> _Exercise input_
Segment Open
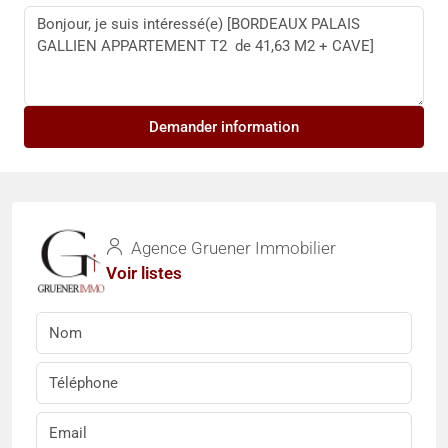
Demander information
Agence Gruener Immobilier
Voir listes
Segment Closed
Segment Open
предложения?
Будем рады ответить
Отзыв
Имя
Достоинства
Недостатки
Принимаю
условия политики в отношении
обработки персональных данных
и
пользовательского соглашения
Segment Closed
Segment Open
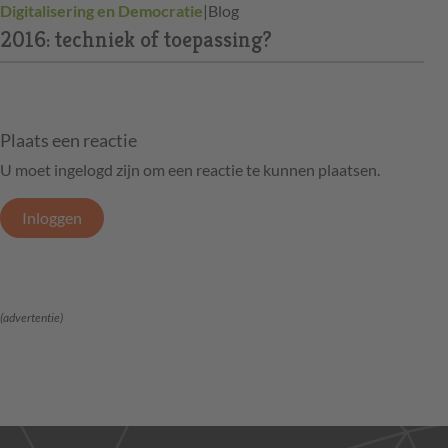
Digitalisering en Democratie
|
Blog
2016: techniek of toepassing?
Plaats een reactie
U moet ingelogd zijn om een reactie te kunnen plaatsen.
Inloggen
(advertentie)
Segment Closed
> _Job item_
Indicate how many lines in the records above include the word "reactie", giving no other content.

> _Final answer_
2